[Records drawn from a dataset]

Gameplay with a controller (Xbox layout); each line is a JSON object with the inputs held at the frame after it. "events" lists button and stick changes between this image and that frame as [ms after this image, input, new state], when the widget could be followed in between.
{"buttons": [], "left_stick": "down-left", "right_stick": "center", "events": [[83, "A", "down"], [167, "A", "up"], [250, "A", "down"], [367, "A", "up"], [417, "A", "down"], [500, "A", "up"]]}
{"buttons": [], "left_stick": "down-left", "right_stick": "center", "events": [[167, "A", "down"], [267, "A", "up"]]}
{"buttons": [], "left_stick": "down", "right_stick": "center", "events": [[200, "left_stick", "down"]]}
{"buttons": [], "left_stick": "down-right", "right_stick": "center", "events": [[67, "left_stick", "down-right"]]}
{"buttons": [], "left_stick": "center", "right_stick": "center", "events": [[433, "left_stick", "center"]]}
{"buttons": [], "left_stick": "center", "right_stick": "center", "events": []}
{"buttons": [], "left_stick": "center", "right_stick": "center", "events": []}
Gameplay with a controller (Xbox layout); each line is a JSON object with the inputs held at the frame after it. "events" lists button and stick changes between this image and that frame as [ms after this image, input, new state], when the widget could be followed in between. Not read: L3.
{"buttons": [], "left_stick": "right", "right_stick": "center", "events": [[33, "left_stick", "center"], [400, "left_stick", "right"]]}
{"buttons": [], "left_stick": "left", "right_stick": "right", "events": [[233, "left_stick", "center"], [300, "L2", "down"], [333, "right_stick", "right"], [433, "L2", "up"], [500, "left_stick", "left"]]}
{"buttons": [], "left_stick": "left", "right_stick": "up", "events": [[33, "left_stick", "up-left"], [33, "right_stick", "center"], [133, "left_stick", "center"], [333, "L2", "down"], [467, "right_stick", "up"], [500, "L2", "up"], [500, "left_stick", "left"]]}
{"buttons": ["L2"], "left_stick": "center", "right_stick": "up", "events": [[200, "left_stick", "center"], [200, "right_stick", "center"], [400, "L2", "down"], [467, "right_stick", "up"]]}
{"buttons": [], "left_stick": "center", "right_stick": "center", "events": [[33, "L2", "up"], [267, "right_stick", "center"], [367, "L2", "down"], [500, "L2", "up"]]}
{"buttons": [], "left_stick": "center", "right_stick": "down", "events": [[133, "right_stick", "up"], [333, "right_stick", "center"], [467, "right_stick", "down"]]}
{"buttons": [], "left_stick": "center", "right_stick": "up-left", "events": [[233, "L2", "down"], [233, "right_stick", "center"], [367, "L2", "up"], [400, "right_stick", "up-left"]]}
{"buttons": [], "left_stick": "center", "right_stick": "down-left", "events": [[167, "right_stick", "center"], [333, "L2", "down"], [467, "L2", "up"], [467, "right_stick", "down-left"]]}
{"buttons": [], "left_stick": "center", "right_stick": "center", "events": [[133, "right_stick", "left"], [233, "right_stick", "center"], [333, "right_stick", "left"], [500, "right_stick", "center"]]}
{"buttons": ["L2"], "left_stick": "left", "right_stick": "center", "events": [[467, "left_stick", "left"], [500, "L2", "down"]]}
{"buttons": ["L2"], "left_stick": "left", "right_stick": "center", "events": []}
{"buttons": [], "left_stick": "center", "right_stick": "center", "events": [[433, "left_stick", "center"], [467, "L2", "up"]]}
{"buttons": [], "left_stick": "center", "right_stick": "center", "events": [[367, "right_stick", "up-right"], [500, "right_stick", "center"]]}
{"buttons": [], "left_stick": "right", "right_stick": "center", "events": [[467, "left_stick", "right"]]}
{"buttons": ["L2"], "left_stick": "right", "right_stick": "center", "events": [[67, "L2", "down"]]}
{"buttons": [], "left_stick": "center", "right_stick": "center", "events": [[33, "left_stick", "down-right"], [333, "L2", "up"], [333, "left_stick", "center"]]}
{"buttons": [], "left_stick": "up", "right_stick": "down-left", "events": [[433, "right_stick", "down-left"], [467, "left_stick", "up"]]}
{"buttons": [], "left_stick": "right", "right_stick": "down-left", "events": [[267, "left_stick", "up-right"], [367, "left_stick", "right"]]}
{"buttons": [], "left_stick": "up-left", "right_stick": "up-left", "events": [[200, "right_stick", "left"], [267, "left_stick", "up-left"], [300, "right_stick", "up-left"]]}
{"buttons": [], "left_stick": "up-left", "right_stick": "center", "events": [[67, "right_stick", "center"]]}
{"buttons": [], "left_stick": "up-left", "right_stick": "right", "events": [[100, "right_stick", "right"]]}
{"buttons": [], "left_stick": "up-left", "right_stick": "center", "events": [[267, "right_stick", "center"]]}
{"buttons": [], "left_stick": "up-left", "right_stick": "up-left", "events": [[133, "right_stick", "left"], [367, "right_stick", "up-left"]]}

### DIRECTIONS
Take the entries and print them exactly. Keep every line.

### YOUR RESPONSE
Gameplay with a controller (Xbox layout); each line is a JSON object with the inputs held at the frame after it. "events" lists button and stick changes between this image and that frame as [ms after this image, input, new state], when the widget could be followed in between.
{"buttons": [], "left_stick": "down-left", "right_stick": "center", "events": [[83, "A", "down"], [167, "A", "up"], [250, "A", "down"], [367, "A", "up"], [417, "A", "down"], [500, "A", "up"]]}
{"buttons": [], "left_stick": "down-left", "right_stick": "center", "events": [[167, "A", "down"], [267, "A", "up"]]}
{"buttons": [], "left_stick": "down", "right_stick": "center", "events": [[200, "left_stick", "down"]]}
{"buttons": [], "left_stick": "down-right", "right_stick": "center", "events": [[67, "left_stick", "down-right"]]}
{"buttons": [], "left_stick": "center", "right_stick": "center", "events": [[433, "left_stick", "center"]]}
{"buttons": [], "left_stick": "center", "right_stick": "center", "events": []}
{"buttons": [], "left_stick": "center", "right_stick": "center", "events": []}
Gameplay with a controller (Xbox layout); each line is a JSON object with the inputs held at the frame after it. "events" lists button and stick changes between this image and that frame as [ms after this image, input, new state], when the widget could be followed in between. Not read: L3.
{"buttons": [], "left_stick": "right", "right_stick": "center", "events": [[33, "left_stick", "center"], [400, "left_stick", "right"]]}
{"buttons": [], "left_stick": "left", "right_stick": "right", "events": [[233, "left_stick", "center"], [300, "L2", "down"], [333, "right_stick", "right"], [433, "L2", "up"], [500, "left_stick", "left"]]}
{"buttons": [], "left_stick": "left", "right_stick": "up", "events": [[33, "left_stick", "up-left"], [33, "right_stick", "center"], [133, "left_stick", "center"], [333, "L2", "down"], [467, "right_stick", "up"], [500, "L2", "up"], [500, "left_stick", "left"]]}
{"buttons": ["L2"], "left_stick": "center", "right_stick": "up", "events": [[200, "left_stick", "center"], [200, "right_stick", "center"], [400, "L2", "down"], [467, "right_stick", "up"]]}
{"buttons": [], "left_stick": "center", "right_stick": "center", "events": [[33, "L2", "up"], [267, "right_stick", "center"], [367, "L2", "down"], [500, "L2", "up"]]}
{"buttons": [], "left_stick": "center", "right_stick": "down", "events": [[133, "right_stick", "up"], [333, "right_stick", "center"], [467, "right_stick", "down"]]}
{"buttons": [], "left_stick": "center", "right_stick": "up-left", "events": [[233, "L2", "down"], [233, "right_stick", "center"], [367, "L2", "up"], [400, "right_stick", "up-left"]]}
{"buttons": [], "left_stick": "center", "right_stick": "down-left", "events": [[167, "right_stick", "center"], [333, "L2", "down"], [467, "L2", "up"], [467, "right_stick", "down-left"]]}
{"buttons": [], "left_stick": "center", "right_stick": "center", "events": [[133, "right_stick", "left"], [233, "right_stick", "center"], [333, "right_stick", "left"], [500, "right_stick", "center"]]}
{"buttons": ["L2"], "left_stick": "left", "right_stick": "center", "events": [[467, "left_stick", "left"], [500, "L2", "down"]]}
{"buttons": ["L2"], "left_stick": "left", "right_stick": "center", "events": []}
{"buttons": [], "left_stick": "center", "right_stick": "center", "events": [[433, "left_stick", "center"], [467, "L2", "up"]]}
{"buttons": [], "left_stick": "center", "right_stick": "center", "events": [[367, "right_stick", "up-right"], [500, "right_stick", "center"]]}
{"buttons": [], "left_stick": "right", "right_stick": "center", "events": [[467, "left_stick", "right"]]}
{"buttons": ["L2"], "left_stick": "right", "right_stick": "center", "events": [[67, "L2", "down"]]}
{"buttons": [], "left_stick": "center", "right_stick": "center", "events": [[33, "left_stick", "down-right"], [333, "L2", "up"], [333, "left_stick", "center"]]}
{"buttons": [], "left_stick": "up", "right_stick": "down-left", "events": [[433, "right_stick", "down-left"], [467, "left_stick", "up"]]}
{"buttons": [], "left_stick": "right", "right_stick": "down-left", "events": [[267, "left_stick", "up-right"], [367, "left_stick", "right"]]}
{"buttons": [], "left_stick": "up-left", "right_stick": "up-left", "events": [[200, "right_stick", "left"], [267, "left_stick", "up-left"], [300, "right_stick", "up-left"]]}
{"buttons": [], "left_stick": "up-left", "right_stick": "center", "events": [[67, "right_stick", "center"]]}
{"buttons": [], "left_stick": "up-left", "right_stick": "right", "events": [[100, "right_stick", "right"]]}
{"buttons": [], "left_stick": "up-left", "right_stick": "center", "events": [[267, "right_stick", "center"]]}
{"buttons": [], "left_stick": "up-left", "right_stick": "up-left", "events": [[133, "right_stick", "left"], [367, "right_stick", "up-left"]]}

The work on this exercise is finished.